As a classic example, let's build a to-do app. To start with, we create a note model:

export default class Note {
	public text: string;
	public date: Date;

	public constructor(text: string = "") {
		this.text = text;
		this.date = new Date();
	}
}

Then we make a view for our notes:

views
└── notes
    ├── notes.pug
    ├── notes.scss
    └── notes.view.ts

notes.pug:

.notes
    each note, number in notes
        .note
            .number=+number + 1
            .text=note.text
            .date=new Date(note.date).toTimeString().slice(0,5)
            button(onclick=`ctrl.removeNote(${number})`) X

.controls
    input(type="text" value=text)
    button(onclick="ctrl.createNote()") CREATE

notes.view.ts

import View from "../../../common/view.abstract";
import Template from "./notes.pug";
import "./notes.scss";

export default class Notes extends View(Template) {}

notes.scss:

view-notes {
	display: flex;
	flex-direction: column;
	width: max-content;

	.note {
		display: flex;
		justify-content: space-between;
		width: 100%;

		div {
			margin: 16px;
		}
	}

	.controls {
		display: flex;

		input {
			width: 100%;
		}
	}
}

Finally, let's add a controller to make our app alive!

import { expose } from "../../common/component.interface";
import Controller, { bind, Relation } from "../../common/controller.abstract";
import Note from "../models/note.class";

export default class Editor extends Controller<never>(Relation.Binding) {
	@bind
	private notes: Note[] = [];

	@expose
	public createNote(text?: string): void {
		this.notes.push(new Note(text ?? this.data.text));
		if (text == null) this.data.text = "";
	}

	@expose
	public removeNote(id: number): void {
		this.notes.splice(id, 1);
	}
}

Do not forget to register created components:

app.ts:

import Application from "../common/application.abstract";
import Editor from "./controllers/editor.controller";
import Notes from "./views/notes/notes.view";

export default class App extends Application {
	public constructor() {
		super([Notes, Editor]);
	}

	public async initialize(): Promise<void> {
		await super.initialize();
	}
}

Now we can just add our view to the DOM:

index.pug:

<!DOCTYPE html>
html(lang="en")
    head
        meta(charset="UTF-8")
        meta(name="viewport" content="width=device-width, initial-scale=1.0")
        meta(http-equiv="X-UA-Compatible" content="ie=edge")
        title ToDo List
        style
            include index.css
    body
        view-notes(controller="editor")

We even can add multiple of them and they all will work independently!

    body
        view-notes(controller="editor")
        view-notes(controller="editor")

To test our application we start a webpack dev server:

npm start

Our page should be available on http://localhost:8080/.

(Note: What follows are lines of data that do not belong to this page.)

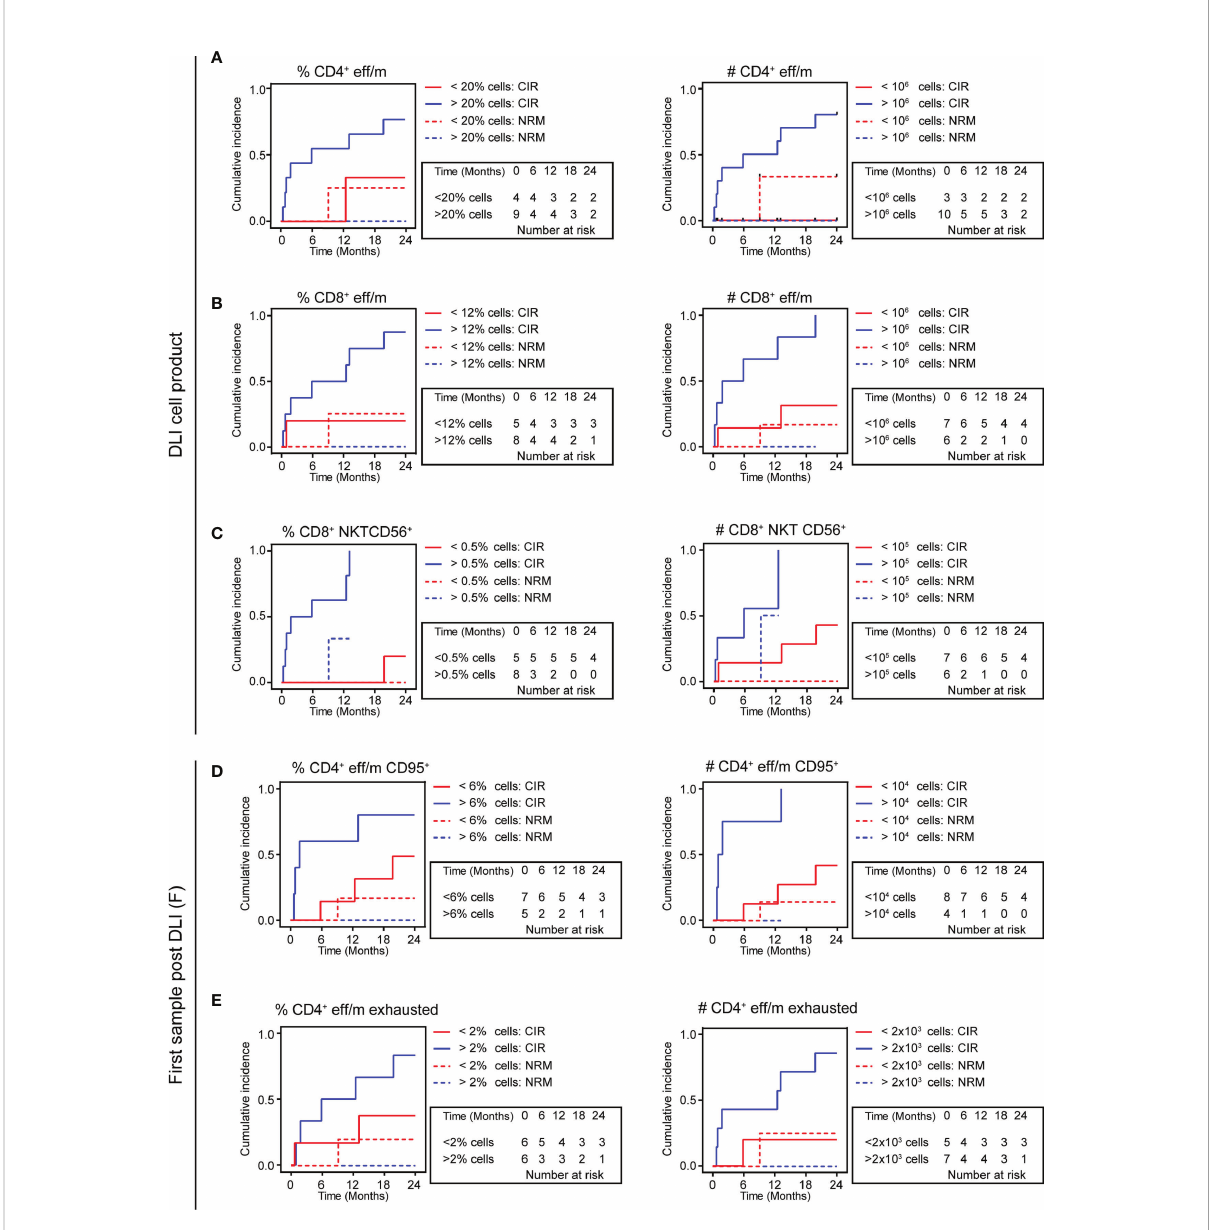
FIGURE 4 Relapse incidence is predicted by high vs. low eff/m T cell clusters. (A – E) Cumulative incidence curves (24 months follow-up) are displayed with relapse incidence (CIR, solid lines) and non-relapse mortality (NRM, dotted lines) as competing events for DLI cell products (A – C) or patient samples early after DLI (D, E) , discriminating between low (red) and high (blue) frequencies or absolute counts. (A) Shows in the left panel results for DLI cell products ’ frequencies of CD4 + eff/m (>20% cells, n=9 vs. <20% cells, n=4, CIR, p=0.098; NRM, p=0.140), and in the right panel DLI cell products ’ absolute counts of CD4 + eff/m (>10 6 cells/ml, n=10 vs. <10 6 cells/ml, n=3, CIR, p=0.039; NRM, p=0.071). (B) Shows in the left panel results for DLI cell products ’ frequencies of CD8 + eff/m (>12% cells, n=6 vs. <12% cells, n=7, CIR, p=0.045; NRM, p=0.217), and in the right panel DLI cell products ’ absolute counts of CD8 + eff/m (>10 6 cells/ml, n=6 vs. <10 6 cells/ml, n=7, CIR, p=0.009; NRM, p=0.382). (C) Shows in the left panel results for DLI cell products ’ frequencies of CD8 + CD16 + CD56 + (>0.5% cells, n=8 vs. <0.5% cells, n=5, CIR, p=0.005; NRM, p=0.443), and in the right panel DLI cell products ’ absolute counts of CD8 + CD16 + CD56 + (>10 5 cells/ml, n=6 vs. <10 5 cells/ml, n=7, CIR, p=0.023; NRM, p=0.308). (D) Shows in the left panel results for patient samples ’ frequencies of CD4 + eff/m (>6% cells, n=5 vs. <6% cells, n=7, CIR, p=0.098; NRM, p=0.422), and in the right panel patient samples ’ absolute counts of CD4 + eff/m (>10.000 cells/ml, n=4 vs. <10.000 cells/ ml, n=8, CIR, p=0.004; NRM, p=0.536). (E) Shows in the left panel results for patient samples ’ frequencies of exhausted CD4 + eff/m (>2% cells, n=6 vs. <2% cells, n=6 CIR, p=0.124; NRM, p=0.332), and in the right panel patient samples ’ absolute counts of exhausted CD4 + eff/m (>2.000 cells/ml, n=7 vs. <2.000 cells/ml, n=5, CIR, p=0.046; NRM, p=0.248) and in the right panel. CIR and NRM were investigated by means of cumulative incidence curves employing Gray ’ s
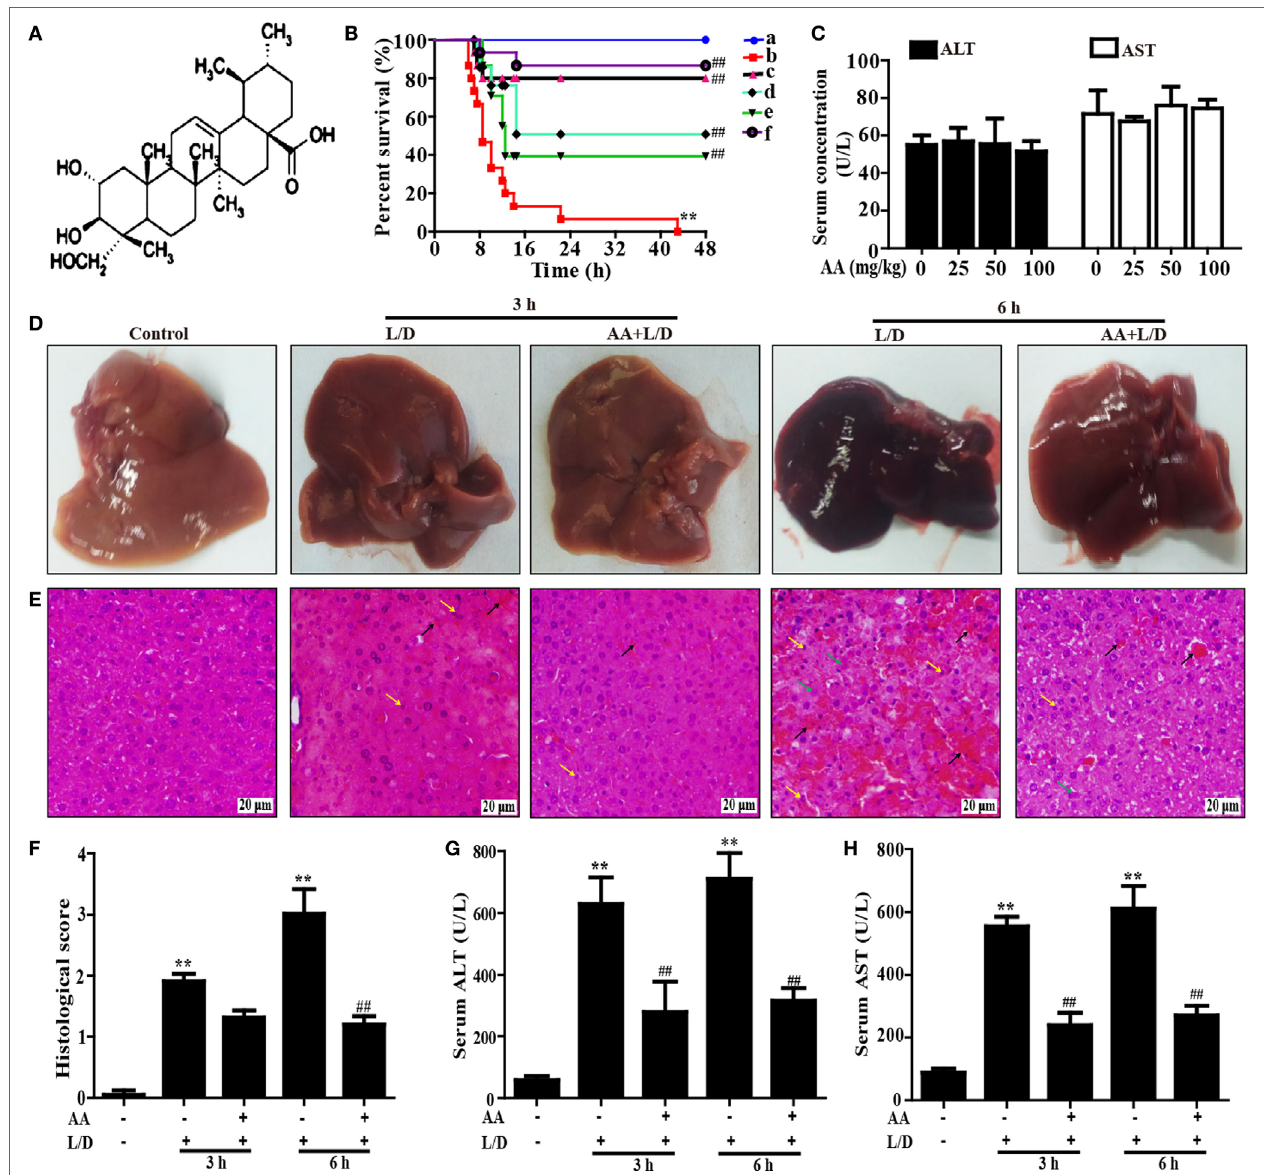
FigUre 1 | Protective effect of AA treatment on lipopolysaccharide (LPS)/ d -galactosamine (GalN)-induced fulminant hepatic failure. (a) The chemical structure of asiatic acid (AA). (B) AA (6.25, 12.5, or 25 mg/kg) or hemin (30 mg/kg) was administered intraperitoneally to mice for twice at a 12-h (interval for 12 h), followed by subjected treatment with LPS (30 µg/kg) and d -GalN (600 mg/kg), which is abbreviated as L/D. The survival rates of the mice were observed within 48 h after L/D exposure. (a) Control and AA group; (b) L/D group; (c) AA (25 mg/kg) + L/D; (d) AA (12.5 mg/kg) + L/D; (e) AA (6.25 mg/kg) + L/D; (f) hemin (30 mg/kg) + L/D. (c) Mice only were given an intraperitoneal injection of AA (0, 25, 50, and 100 mg/kg) and we harvested serum for the analysis of alanine transaminase (ALT) and aspartate aminotransferase (AST) levels at 6 h. (D) Livers ( n = 5) from each experimental group were processed for gross examination of liver at 3 or 6 h after the L/D challenge. (e) Representative histological sections of the livers were stained with hematoxylin and eosin (H&E)-stained (magnification 400 × , black arrows: hemorrhage; green arrows: necrotic area; yellow arrows: inflammatory cell infiltration). (F) The stained sections were graded using a four-point scale from 0 to 3, with 0, 1, 2, and 3 representing no damage, mild damage, moderate damage, and severe damage, respectively. Additionally, sera were collected from the mice after exposure to L/D for 3 and 6 h for measurement of the ALT and AST levels. (g,h) Effects of AA on the serum ALT and AST levels. Similar results were obtained from three independent experiments. All data are presented as means ± SEM ( n = 5 in each group). * p < 0.05 and ** p < 0.01 vs. control group; # p < 0.05 and ## p < 0.01 vs. L/D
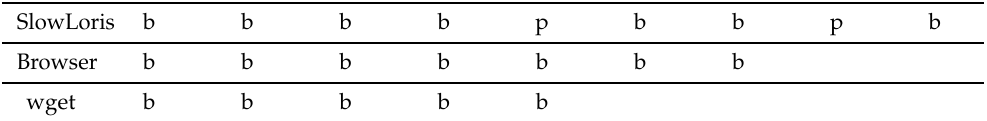
Table 5. Browser vs.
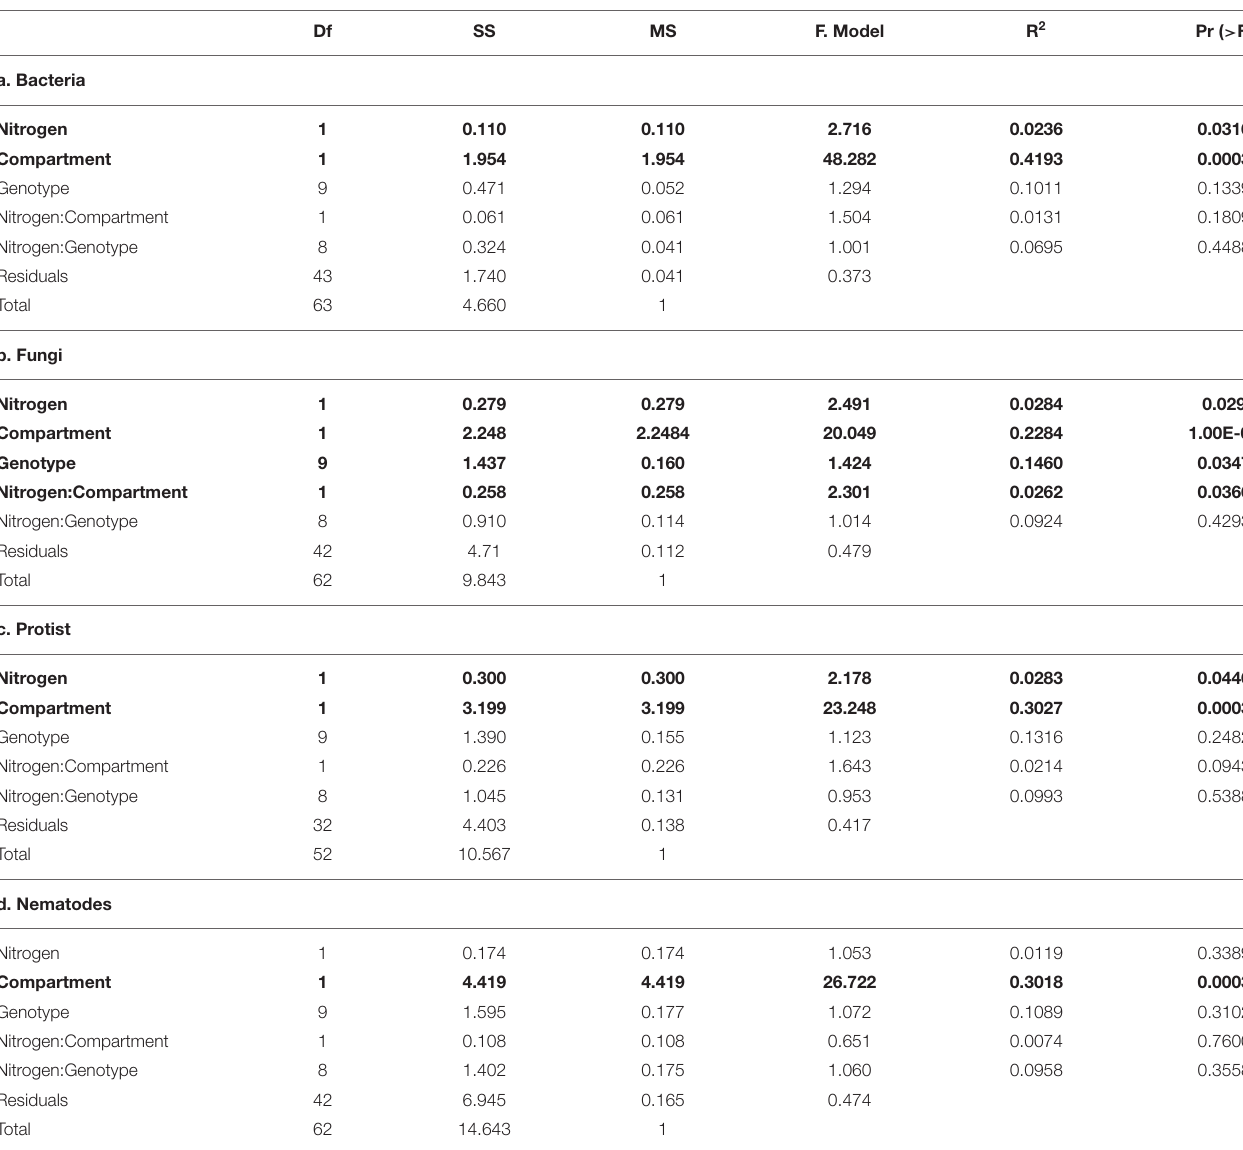
TABLE 2 | Permutational multivariate analysis of variance (PERMANOVA) of the effect of nitrogen treatment, oilseed rape genotype and compartment (soil vs. rhizosphere), and their interactions, on microbial community composition. Df SS MS F. Model R 2 Pr ( >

To make a production build we run the release script:

npm release

We should get:

dist
├── bundle.js
└── index.html

The files above are published on https://tf-example.surge.sh/. Go on and try running this command in your browser console to test how the exposing works!

editor.createNote("A note!");

This isn't the most beautiful ToDo list, because we wrote only basic layout styles. You might also want to add some input validations (for empty or long string). That is just a simple application to get started. There are lots of cool TheFramework features beyond this example for you to explore!